» **Assignment**
Write only the number of lines in the records beneath that hold "read".

(Dataset entries)
—————
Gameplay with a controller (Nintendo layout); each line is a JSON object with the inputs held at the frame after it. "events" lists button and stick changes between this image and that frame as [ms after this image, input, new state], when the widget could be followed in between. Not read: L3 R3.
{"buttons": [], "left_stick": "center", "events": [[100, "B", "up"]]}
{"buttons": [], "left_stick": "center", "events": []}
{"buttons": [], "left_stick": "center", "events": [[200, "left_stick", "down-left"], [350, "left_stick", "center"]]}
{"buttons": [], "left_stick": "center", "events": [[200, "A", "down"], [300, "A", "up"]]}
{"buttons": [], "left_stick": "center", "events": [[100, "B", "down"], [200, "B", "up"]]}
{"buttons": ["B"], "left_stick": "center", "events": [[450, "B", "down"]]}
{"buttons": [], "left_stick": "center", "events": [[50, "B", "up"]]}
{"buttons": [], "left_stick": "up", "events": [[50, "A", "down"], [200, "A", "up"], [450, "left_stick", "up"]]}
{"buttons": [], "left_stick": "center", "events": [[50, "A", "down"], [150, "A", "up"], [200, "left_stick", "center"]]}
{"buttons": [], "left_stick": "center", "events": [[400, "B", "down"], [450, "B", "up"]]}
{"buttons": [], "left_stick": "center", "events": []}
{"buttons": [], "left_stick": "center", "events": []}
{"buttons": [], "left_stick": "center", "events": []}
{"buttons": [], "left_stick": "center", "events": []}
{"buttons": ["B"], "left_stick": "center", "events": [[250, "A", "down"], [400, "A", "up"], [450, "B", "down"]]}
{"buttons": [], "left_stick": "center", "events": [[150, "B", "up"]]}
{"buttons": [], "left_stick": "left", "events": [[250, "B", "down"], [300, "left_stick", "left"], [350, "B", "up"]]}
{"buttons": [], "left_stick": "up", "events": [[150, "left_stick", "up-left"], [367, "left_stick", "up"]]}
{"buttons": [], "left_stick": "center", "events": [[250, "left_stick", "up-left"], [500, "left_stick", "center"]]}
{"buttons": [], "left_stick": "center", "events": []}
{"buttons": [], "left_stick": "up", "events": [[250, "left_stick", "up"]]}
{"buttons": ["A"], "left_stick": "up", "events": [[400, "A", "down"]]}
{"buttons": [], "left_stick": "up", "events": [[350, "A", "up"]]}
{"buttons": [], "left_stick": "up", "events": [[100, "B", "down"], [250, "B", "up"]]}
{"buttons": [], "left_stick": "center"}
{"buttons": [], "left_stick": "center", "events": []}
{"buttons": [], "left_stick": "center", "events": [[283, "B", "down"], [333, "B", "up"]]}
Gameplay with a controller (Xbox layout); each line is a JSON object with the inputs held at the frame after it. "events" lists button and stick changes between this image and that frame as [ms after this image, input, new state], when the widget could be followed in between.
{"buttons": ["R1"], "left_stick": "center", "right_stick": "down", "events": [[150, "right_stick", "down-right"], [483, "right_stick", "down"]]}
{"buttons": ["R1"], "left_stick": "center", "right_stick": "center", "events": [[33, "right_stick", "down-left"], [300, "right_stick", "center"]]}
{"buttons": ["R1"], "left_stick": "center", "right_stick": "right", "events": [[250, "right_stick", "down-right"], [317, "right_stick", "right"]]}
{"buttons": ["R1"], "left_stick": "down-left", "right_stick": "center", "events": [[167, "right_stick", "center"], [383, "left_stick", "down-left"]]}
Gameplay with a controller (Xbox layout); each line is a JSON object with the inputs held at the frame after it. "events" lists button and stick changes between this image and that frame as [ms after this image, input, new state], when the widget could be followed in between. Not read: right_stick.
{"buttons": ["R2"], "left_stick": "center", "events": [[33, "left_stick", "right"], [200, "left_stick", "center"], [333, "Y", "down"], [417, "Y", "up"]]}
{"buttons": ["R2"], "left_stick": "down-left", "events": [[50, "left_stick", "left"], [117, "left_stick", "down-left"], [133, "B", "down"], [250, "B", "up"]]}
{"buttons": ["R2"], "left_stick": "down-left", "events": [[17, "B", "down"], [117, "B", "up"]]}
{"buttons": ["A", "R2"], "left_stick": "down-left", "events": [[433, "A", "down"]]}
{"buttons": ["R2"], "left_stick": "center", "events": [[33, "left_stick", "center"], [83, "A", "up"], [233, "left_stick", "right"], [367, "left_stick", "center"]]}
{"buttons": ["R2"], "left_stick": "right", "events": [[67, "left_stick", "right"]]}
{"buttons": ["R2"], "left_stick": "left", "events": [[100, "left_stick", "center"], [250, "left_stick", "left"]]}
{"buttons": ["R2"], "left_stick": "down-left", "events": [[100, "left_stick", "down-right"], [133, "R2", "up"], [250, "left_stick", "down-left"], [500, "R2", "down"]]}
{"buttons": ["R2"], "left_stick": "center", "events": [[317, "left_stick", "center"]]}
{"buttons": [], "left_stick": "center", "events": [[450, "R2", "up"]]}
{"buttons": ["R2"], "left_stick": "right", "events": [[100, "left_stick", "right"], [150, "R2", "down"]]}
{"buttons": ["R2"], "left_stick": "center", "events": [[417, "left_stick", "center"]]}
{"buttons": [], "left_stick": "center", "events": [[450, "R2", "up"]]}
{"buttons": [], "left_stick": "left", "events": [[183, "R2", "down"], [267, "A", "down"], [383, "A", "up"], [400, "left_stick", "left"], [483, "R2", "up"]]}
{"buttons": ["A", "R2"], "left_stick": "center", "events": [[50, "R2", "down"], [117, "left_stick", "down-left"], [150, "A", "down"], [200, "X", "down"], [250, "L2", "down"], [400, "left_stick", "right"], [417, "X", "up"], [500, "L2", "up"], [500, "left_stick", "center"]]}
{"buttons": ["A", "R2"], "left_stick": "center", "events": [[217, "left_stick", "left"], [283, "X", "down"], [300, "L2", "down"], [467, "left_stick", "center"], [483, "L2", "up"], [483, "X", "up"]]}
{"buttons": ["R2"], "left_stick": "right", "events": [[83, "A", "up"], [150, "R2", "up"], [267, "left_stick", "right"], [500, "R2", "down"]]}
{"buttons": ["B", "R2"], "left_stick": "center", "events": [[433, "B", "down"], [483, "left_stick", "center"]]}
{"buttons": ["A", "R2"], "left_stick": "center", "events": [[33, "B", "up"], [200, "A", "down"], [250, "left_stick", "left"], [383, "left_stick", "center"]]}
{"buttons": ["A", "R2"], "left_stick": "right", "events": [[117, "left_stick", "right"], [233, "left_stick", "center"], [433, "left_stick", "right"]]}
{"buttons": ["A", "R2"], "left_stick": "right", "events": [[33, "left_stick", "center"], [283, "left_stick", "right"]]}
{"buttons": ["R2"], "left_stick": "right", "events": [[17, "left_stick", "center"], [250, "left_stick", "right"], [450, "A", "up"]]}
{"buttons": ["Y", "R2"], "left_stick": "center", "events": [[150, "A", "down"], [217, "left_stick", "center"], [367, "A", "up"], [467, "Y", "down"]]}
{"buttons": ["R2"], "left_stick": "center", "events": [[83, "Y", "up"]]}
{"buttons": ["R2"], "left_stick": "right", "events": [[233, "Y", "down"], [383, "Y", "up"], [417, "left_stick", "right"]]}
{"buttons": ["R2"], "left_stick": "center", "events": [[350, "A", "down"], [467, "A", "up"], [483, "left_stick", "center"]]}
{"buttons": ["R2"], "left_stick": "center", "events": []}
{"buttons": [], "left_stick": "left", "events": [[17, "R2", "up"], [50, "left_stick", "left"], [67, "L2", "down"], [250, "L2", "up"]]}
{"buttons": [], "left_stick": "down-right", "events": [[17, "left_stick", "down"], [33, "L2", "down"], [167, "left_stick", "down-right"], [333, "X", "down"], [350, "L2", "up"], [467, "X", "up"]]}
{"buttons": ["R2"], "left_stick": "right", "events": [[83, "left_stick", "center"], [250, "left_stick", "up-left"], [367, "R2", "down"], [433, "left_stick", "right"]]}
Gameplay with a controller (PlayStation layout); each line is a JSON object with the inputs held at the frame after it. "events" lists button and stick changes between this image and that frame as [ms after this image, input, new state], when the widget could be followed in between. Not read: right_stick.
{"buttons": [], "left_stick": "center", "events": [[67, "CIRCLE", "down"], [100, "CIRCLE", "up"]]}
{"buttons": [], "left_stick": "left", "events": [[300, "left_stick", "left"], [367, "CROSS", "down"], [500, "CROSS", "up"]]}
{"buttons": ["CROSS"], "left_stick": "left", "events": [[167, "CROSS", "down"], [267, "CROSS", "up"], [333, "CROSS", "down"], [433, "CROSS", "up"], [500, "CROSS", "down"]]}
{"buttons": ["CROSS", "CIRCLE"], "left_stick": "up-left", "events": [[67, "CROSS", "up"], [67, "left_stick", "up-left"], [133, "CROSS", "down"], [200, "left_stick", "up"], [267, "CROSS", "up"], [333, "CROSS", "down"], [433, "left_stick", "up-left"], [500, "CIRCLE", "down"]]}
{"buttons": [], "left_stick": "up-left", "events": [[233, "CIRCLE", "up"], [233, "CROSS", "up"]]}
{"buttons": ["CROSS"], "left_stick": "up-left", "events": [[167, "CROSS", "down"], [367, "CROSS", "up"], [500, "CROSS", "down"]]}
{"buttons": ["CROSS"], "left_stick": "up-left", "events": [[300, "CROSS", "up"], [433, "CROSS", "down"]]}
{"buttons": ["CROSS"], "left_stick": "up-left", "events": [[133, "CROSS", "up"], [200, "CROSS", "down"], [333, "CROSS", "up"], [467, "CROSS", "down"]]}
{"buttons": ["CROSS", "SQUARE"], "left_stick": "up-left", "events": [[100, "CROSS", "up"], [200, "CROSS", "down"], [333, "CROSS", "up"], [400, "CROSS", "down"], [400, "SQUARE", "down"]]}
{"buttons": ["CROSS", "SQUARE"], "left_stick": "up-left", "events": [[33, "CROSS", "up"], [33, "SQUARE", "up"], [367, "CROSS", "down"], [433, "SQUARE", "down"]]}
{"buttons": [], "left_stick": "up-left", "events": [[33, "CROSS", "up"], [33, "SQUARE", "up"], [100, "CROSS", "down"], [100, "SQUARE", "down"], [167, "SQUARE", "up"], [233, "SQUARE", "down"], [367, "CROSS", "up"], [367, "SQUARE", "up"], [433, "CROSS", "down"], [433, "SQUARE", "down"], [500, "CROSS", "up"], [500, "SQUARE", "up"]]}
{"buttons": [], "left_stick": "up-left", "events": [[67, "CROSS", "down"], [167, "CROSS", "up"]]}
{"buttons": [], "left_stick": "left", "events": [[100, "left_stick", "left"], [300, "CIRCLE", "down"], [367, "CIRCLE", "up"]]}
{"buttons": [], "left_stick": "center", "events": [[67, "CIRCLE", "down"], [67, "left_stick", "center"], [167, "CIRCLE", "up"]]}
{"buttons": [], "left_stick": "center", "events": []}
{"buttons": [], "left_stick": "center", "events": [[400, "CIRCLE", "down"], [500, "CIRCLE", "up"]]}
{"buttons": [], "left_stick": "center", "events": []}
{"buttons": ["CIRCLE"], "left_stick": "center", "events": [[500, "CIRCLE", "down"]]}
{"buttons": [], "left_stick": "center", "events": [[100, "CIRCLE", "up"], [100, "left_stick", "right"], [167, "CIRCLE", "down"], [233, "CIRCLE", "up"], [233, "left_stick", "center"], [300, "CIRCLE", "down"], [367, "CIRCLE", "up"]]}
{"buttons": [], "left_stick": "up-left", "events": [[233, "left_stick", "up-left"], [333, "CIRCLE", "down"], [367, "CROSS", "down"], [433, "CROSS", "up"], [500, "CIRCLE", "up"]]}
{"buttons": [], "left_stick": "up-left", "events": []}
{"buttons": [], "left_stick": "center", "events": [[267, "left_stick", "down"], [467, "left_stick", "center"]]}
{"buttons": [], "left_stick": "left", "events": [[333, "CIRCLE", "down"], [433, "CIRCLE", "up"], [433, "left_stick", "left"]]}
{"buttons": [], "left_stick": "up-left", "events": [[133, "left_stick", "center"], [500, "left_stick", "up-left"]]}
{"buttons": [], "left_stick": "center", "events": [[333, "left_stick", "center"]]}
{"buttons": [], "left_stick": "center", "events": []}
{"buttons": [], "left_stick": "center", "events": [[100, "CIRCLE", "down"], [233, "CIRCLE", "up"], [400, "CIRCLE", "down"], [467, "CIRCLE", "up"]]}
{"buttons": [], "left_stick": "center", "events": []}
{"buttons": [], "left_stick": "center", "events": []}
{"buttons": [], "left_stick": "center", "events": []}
—————
» **Output of the exercise**
3